I was saddened to learn about the death of Steve Jobs. The reason was, I felt he had more to give the world, but then I stopped to ponder what he left us.

Steve Jobs was one of the pioneers that brought personal computers (Macitosh) to our homes though his company called Apple. He also gave us such things as the Ipod, ITouch, IPhone and IPad. He also changed the way we viewed children’s movies through the company he founded called Pixar. They gave us just films like Toy Story, A Bugs Life, Cars, Find Nemo, Ratatouille and Up. These films will continue to be enjoyed for years to come.

I was compelled to review some articles and videos in my archives. The exercise left my deeply moved by what I reviewed.

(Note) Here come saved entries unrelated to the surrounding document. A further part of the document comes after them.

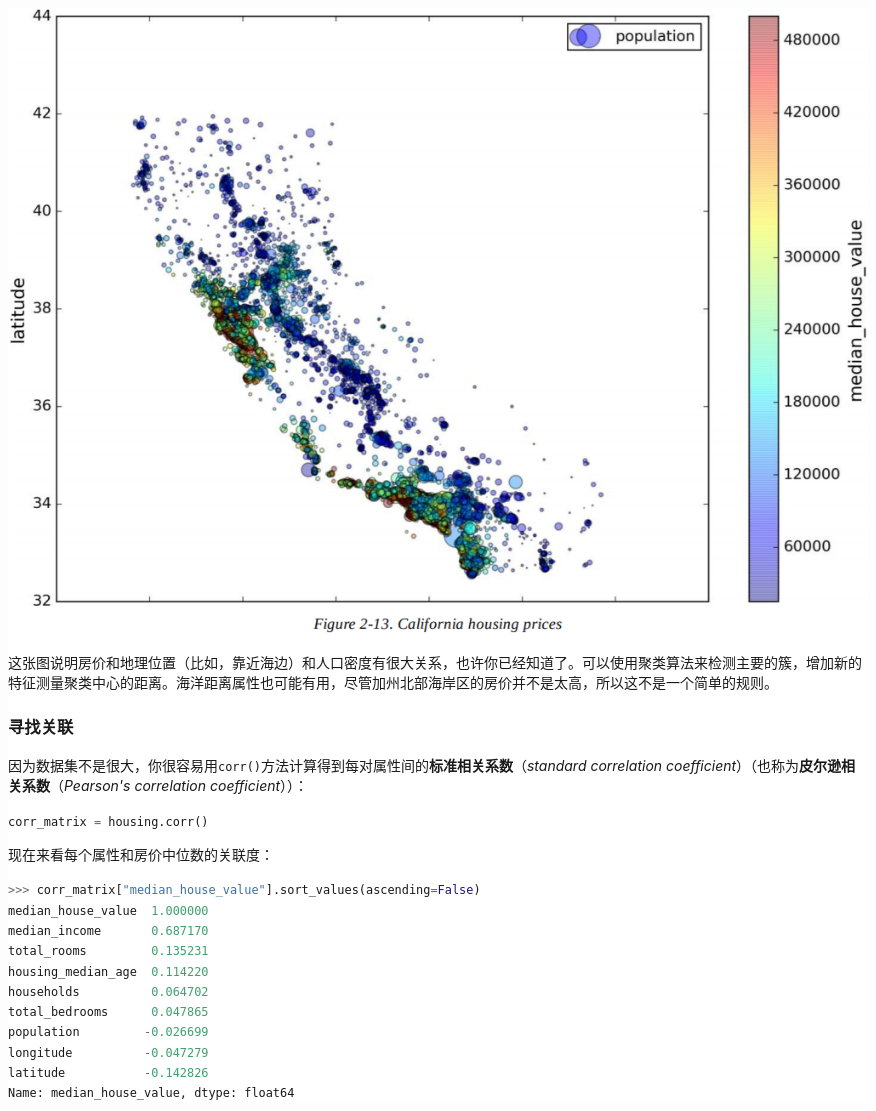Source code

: ![13](./images/chap2/2-13.png)

这张图说明房价和地理位置（比如，靠近海边）和人口密度有很大关系，也许你已经知道了。可以使用聚类算法来检测主要的簇，增加新的特征测量聚类中心的距离。海洋距离属性也可能有用，尽管加州北部海岸区的房价并不是太高，所以这不是一个简单的规则。



### 寻找关联

因为数据集不是很大，你很容易用`corr()`方法计算得到每对属性间的**标准相关系数**（*standard correlation coefficient*）（也称为**皮尔逊相关系数**（*Pearson's correlation coefficient*））：

```python
corr_matrix = housing.corr()
```

现在来看每个属性和房价中位数的关联度： 

```python
>>> corr_matrix["median_house_value"].sort_values(ascending=False)
median_house_value  1.000000
median_income       0.687170
total_rooms         0.135231
housing_median_age  0.114220
households          0.064702
total_bedrooms      0.047865
population         -0.026699
longitude          -0.047279
latitude           -0.142826
Name: median_house_value, dtype: float64
```
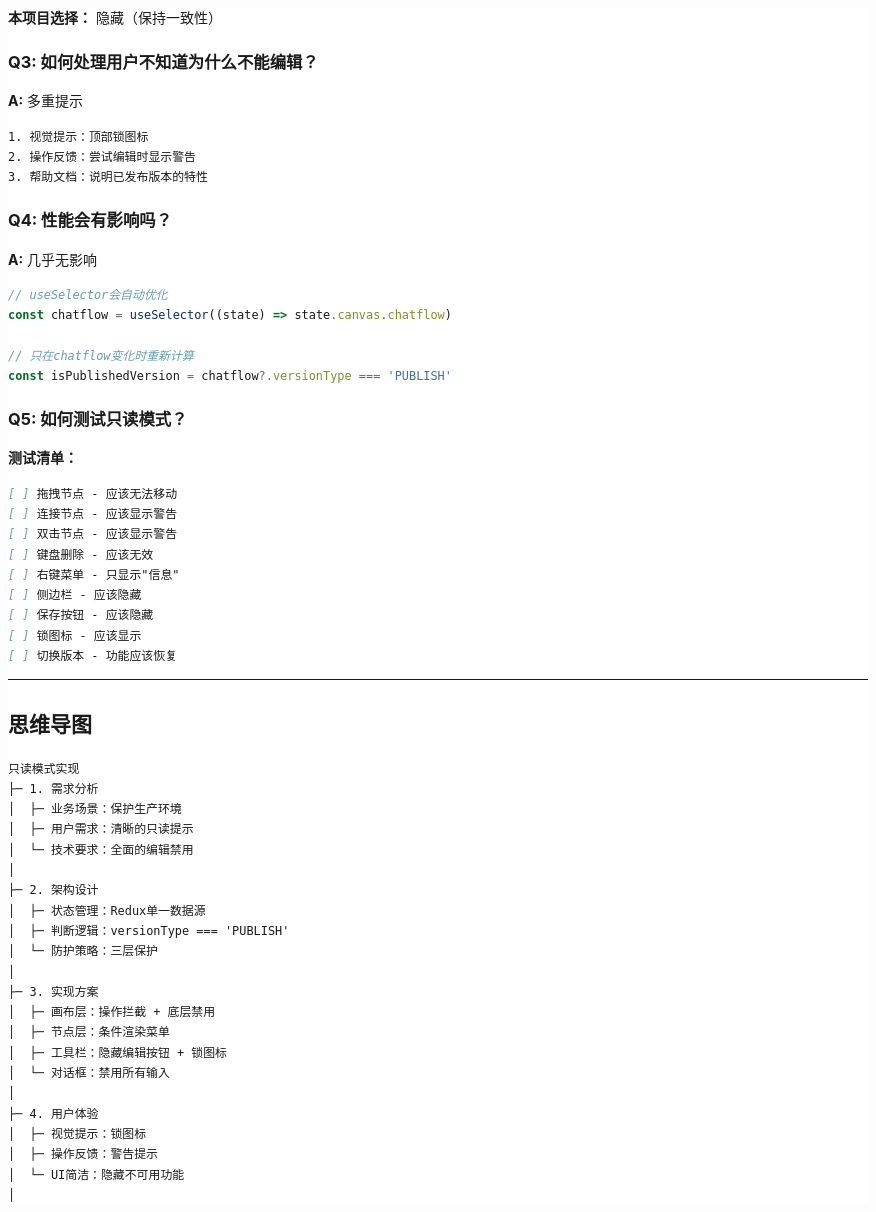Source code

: **本项目选择：** 隐藏（保持一致性）

### Q3: 如何处理用户不知道为什么不能编辑？

**A:** 多重提示

```
1. 视觉提示：顶部锁图标
2. 操作反馈：尝试编辑时显示警告
3. 帮助文档：说明已发布版本的特性
```

### Q4: 性能会有影响吗？

**A:** 几乎无影响

```javascript
// useSelector会自动优化
const chatflow = useSelector((state) => state.canvas.chatflow)

// 只在chatflow变化时重新计算
const isPublishedVersion = chatflow?.versionType === 'PUBLISH'
```

### Q5: 如何测试只读模式？

**测试清单：**

```markdown
[ ] 拖拽节点 - 应该无法移动
[ ] 连接节点 - 应该显示警告
[ ] 双击节点 - 应该显示警告
[ ] 键盘删除 - 应该无效
[ ] 右键菜单 - 只显示"信息"
[ ] 侧边栏 - 应该隐藏
[ ] 保存按钮 - 应该隐藏
[ ] 锁图标 - 应该显示
[ ] 切换版本 - 功能应该恢复
```

---

## 思维导图

```
只读模式实现
├─ 1. 需求分析
│  ├─ 业务场景：保护生产环境
│  ├─ 用户需求：清晰的只读提示
│  └─ 技术要求：全面的编辑禁用
│
├─ 2. 架构设计
│  ├─ 状态管理：Redux单一数据源
│  ├─ 判断逻辑：versionType === 'PUBLISH'
│  └─ 防护策略：三层保护
│
├─ 3. 实现方案
│  ├─ 画布层：操作拦截 + 底层禁用
│  ├─ 节点层：条件渲染菜单
│  ├─ 工具栏：隐藏编辑按钮 + 锁图标
│  └─ 对话框：禁用所有输入
│
├─ 4. 用户体验
│  ├─ 视觉提示：锁图标
│  ├─ 操作反馈：警告提示
│  └─ UI简洁：隐藏不可用功能
│
```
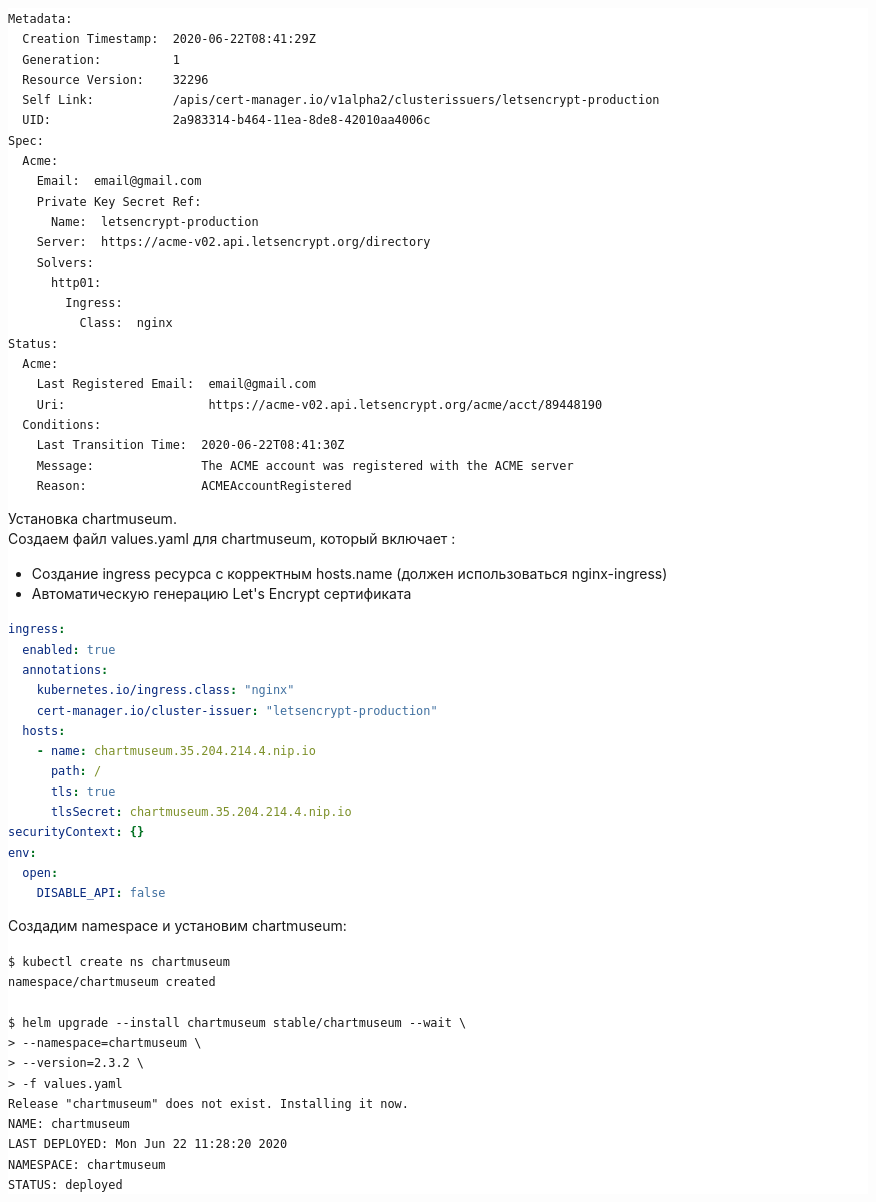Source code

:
 ```console
Metadata:
  Creation Timestamp:  2020-06-22T08:41:29Z
  Generation:          1
  Resource Version:    32296
  Self Link:           /apis/cert-manager.io/v1alpha2/clusterissuers/letsencrypt-production
  UID:                 2a983314-b464-11ea-8de8-42010aa4006c
Spec:
  Acme:
    Email:  email@gmail.com
    Private Key Secret Ref:
      Name:  letsencrypt-production
    Server:  https://acme-v02.api.letsencrypt.org/directory
    Solvers:
      http01:
        Ingress:
          Class:  nginx
Status:
  Acme:
    Last Registered Email:  email@gmail.com
    Uri:                    https://acme-v02.api.letsencrypt.org/acme/acct/89448190
  Conditions:
    Last Transition Time:  2020-06-22T08:41:30Z
    Message:               The ACME account was registered with the ACME server
    Reason:                ACMEAccountRegistered

```

Установка сhartmuseum.  
Создаем файл values.yaml для chartmuseum, который включает :  
- Создание ingress ресурса с корректным hosts.name (должен использоваться nginx-ingress)
- Автоматическую генерацию Let's Encrypt сертификата

```YAML
ingress:
  enabled: true
  annotations:
    kubernetes.io/ingress.class: "nginx"
    cert-manager.io/cluster-issuer: "letsencrypt-production"
  hosts:
    - name: chartmuseum.35.204.214.4.nip.io
      path: /
      tls: true
      tlsSecret: chartmuseum.35.204.214.4.nip.io
securityContext: {}
env:
  open:
    DISABLE_API: false
```

Создадим namespace и установим сhartmuseum:

```console
$ kubectl create ns chartmuseum
namespace/chartmuseum created

$ helm upgrade --install chartmuseum stable/chartmuseum --wait \
> --namespace=chartmuseum \
> --version=2.3.2 \
> -f values.yaml 
Release "chartmuseum" does not exist. Installing it now.
NAME: chartmuseum
LAST DEPLOYED: Mon Jun 22 11:28:20 2020
NAMESPACE: chartmuseum
STATUS: deployed
```
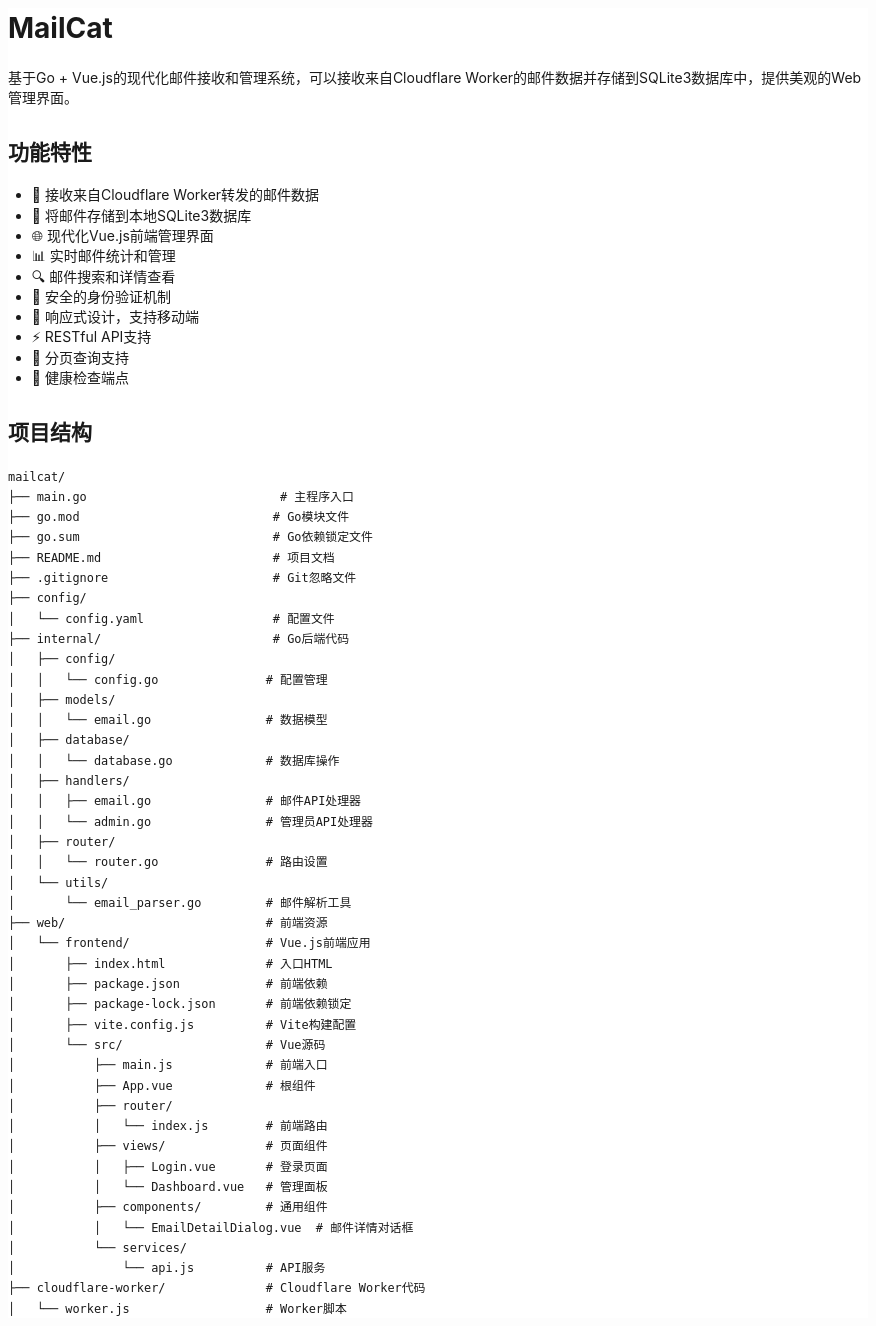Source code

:# MailCat

基于Go + Vue.js的现代化邮件接收和管理系统，可以接收来自Cloudflare Worker的邮件数据并存储到SQLite3数据库中，提供美观的Web管理界面。

## 功能特性

- 🚀 接收来自Cloudflare Worker转发的邮件数据
- 💾 将邮件存储到本地SQLite3数据库
- 🌐 现代化Vue.js前端管理界面
- 📊 实时邮件统计和管理
- 🔍 邮件搜索和详情查看
- 🔐 安全的身份验证机制
- 📱 响应式设计，支持移动端
- ⚡ RESTful API支持
- 📄 分页查询支持
- 🏥 健康检查端点

## 项目结构

```
mailcat/
├── main.go                           # 主程序入口
├── go.mod                           # Go模块文件
├── go.sum                           # Go依赖锁定文件
├── README.md                        # 项目文档
├── .gitignore                       # Git忽略文件
├── config/
│   └── config.yaml                  # 配置文件
├── internal/                        # Go后端代码
│   ├── config/
│   │   └── config.go               # 配置管理
│   ├── models/
│   │   └── email.go                # 数据模型
│   ├── database/
│   │   └── database.go             # 数据库操作
│   ├── handlers/
│   │   ├── email.go                # 邮件API处理器
│   │   └── admin.go                # 管理员API处理器
│   ├── router/
│   │   └── router.go               # 路由设置
│   └── utils/
│       └── email_parser.go         # 邮件解析工具
├── web/                            # 前端资源
│   └── frontend/                   # Vue.js前端应用
│       ├── index.html              # 入口HTML
│       ├── package.json            # 前端依赖
│       ├── package-lock.json       # 前端依赖锁定
│       ├── vite.config.js          # Vite构建配置
│       └── src/                    # Vue源码
│           ├── main.js             # 前端入口
│           ├── App.vue             # 根组件
│           ├── router/
│           │   └── index.js        # 前端路由
│           ├── views/              # 页面组件
│           │   ├── Login.vue       # 登录页面
│           │   └── Dashboard.vue   # 管理面板
│           ├── components/         # 通用组件
│           │   └── EmailDetailDialog.vue  # 邮件详情对话框
│           └── services/
│               └── api.js          # API服务
├── cloudflare-worker/              # Cloudflare Worker代码
│   └── worker.js                   # Worker脚本
```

Here are just a few of the lessons I learned from Steve Jobs’ Commencement Address 2005

1. Pursue Your Dream of Purpose: Many times people feel compelled to advise you toward the goals and dreams they have for you. Many times these people are our loved ones that have excellent intentions for our lives. Just make sure that you are pursuing those goals and dreams because it is what you want. Do not waste your short time on earth pursuing careers or goals that do not fulfill your sense of purpose.

2. Do What You Love: Many people stay in careers and jobs because it is safe and secure. Often as they reach their twilight years they tend to spend time reflecting on things they wish they would have done. I was told something a long time ago, “Do what you love and the money will follow.” I believe this wholeheartedly. People tend to excel and earn more when they love what they do.

3. Make Each Day Count: Reading about Steve Jobs cancer diagnosis and his feelings about it made me understand more that life is TRULY remarkable. People throughout the day ask me how I am. I answer most of the time with, “Outstanding!” They usually follow up my reply asking me why. I give the same answer every time. I say, “I am alive and I can tell people how much I love and care for them. I can still make an impact to the world.” Being alive is the greatest gift. Make each of your days count.

These are the three lessons I learned from Steve Jobs. Take the time to read or watch his commencement speech. I would love to know what lessons you took from the article.

Goodbye, Steve Jobs. Thanks for leaving the world a changed place.